I’ve never had any real training for any of this. I had a couple of days on FCP 7, but that was just “where the buttons are” training, not “how to construct an edit”. Valuable in its own way, sure, but nothing I couldn’t have figured out for myself. And besides, I don’t use FCP 7 anymore.
The way I’ve learned every bit of software I’ve ever used, is to use it. I’ve had people show me things, but more often than not, I’ve looked things up in a manual, or watched some demo online (thank you LAFCPUG). At the beginning of this year, I saw a demo at the Broadcast Video Expo of DaVinci Resolve, which was clearly a step up from the grading I’d been doing up until then. Since then I’d been waiting for a side-project to appear that let me really play with it, but without a horrible looming deadline and a client standing over my shoulder, and finally last month it came along.
Charity Shop Sue is a five-episode web series about (funnily enough) the staff of a charity shop in Nottingham, led by the titular Sue. Here’s the first episode;
I came into the process quite late – everything was already shot (on a 7D) and cut (in Premiere Pro), the guys just wanted to polish it up visually whilst the audio was being done. We had a deadline for the first episode, but far enough away that I knew if I really couldn’t make Resolve work for me, I could do it in FCPX as I had with everything else the past couple of years.
Resolve to me is fairly intimidating the first time you open it. The different panes you work in, the second/third pages within a window… It’s hugely powerful but not so easy to navigate if (like me) you’re just opening it and hoping the first thing to do is obvious, the way it is in Final Cut. (There’s a big button that says “Import media”; that’s fairly user-proof). Fortunately, the Resolve user manual is *fantastic*, so that’s a good place to start. Big kudos to Alexis Van Hurkman on that.

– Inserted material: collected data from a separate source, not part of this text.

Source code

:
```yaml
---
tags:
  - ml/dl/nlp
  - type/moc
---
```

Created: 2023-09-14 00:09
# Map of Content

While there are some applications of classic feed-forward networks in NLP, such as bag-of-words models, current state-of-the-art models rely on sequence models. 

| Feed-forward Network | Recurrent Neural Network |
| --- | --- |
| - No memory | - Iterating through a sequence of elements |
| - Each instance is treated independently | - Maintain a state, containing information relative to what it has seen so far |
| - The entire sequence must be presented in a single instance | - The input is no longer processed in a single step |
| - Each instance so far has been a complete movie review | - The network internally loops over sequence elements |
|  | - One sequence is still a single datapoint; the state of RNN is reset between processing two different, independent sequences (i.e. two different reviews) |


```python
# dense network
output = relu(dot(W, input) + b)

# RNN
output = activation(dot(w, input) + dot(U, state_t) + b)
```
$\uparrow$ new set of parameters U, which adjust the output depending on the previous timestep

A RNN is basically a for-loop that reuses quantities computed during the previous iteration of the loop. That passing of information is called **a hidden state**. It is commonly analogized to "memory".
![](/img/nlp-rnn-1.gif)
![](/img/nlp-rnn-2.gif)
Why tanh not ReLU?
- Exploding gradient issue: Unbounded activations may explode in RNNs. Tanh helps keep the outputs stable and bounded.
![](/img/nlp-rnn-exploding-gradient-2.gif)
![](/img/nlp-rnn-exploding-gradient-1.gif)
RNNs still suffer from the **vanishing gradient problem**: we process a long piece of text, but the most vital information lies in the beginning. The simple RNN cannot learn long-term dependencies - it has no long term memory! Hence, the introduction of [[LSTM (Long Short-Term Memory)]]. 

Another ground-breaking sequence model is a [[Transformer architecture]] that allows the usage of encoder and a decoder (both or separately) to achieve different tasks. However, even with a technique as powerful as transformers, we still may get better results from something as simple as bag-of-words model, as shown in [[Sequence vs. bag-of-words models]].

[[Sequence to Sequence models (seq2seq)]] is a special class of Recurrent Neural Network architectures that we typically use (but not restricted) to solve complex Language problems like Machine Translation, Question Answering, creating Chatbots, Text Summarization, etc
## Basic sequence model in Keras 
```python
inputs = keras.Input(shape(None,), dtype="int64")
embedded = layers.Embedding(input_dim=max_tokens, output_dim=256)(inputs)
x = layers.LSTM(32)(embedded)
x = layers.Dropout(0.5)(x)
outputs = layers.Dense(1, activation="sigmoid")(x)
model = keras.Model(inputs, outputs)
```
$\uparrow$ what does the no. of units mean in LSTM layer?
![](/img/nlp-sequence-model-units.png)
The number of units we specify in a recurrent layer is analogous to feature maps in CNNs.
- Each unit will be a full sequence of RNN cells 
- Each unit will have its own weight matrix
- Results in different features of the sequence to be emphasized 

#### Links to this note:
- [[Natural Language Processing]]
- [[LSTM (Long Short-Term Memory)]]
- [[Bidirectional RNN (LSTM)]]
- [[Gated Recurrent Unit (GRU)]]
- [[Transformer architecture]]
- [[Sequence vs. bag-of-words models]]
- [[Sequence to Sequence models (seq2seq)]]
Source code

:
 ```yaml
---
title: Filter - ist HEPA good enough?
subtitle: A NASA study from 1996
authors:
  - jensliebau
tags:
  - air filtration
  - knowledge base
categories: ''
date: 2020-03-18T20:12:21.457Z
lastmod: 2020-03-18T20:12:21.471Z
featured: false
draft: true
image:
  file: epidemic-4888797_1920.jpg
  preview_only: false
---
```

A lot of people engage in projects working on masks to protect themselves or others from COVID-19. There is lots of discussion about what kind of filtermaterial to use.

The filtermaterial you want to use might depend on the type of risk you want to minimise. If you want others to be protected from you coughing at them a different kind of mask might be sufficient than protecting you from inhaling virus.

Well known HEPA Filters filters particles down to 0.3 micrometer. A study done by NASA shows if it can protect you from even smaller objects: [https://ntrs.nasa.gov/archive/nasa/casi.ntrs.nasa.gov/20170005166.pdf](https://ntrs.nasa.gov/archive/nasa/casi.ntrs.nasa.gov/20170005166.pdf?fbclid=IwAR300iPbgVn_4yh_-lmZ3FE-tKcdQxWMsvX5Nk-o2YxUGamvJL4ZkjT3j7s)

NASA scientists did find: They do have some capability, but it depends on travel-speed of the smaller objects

In this project all I really did was correcting the images, a few power windows and trackers but nothing too complicated. But it’s a first step into a larger world… I’m far from a great user of Resolve yet, but it’s obviously hugely capable. And at least now I’m not afraid of it. It’s not necessary for everything I do, being that a lot of my work is corporate, but I get the sense that the tide is rising for Resolve, with version 10 looking like it’s going to have some great new features including basic editing which will be interesting and some nice UI tweaks, I can see myself using it a lot more in the future.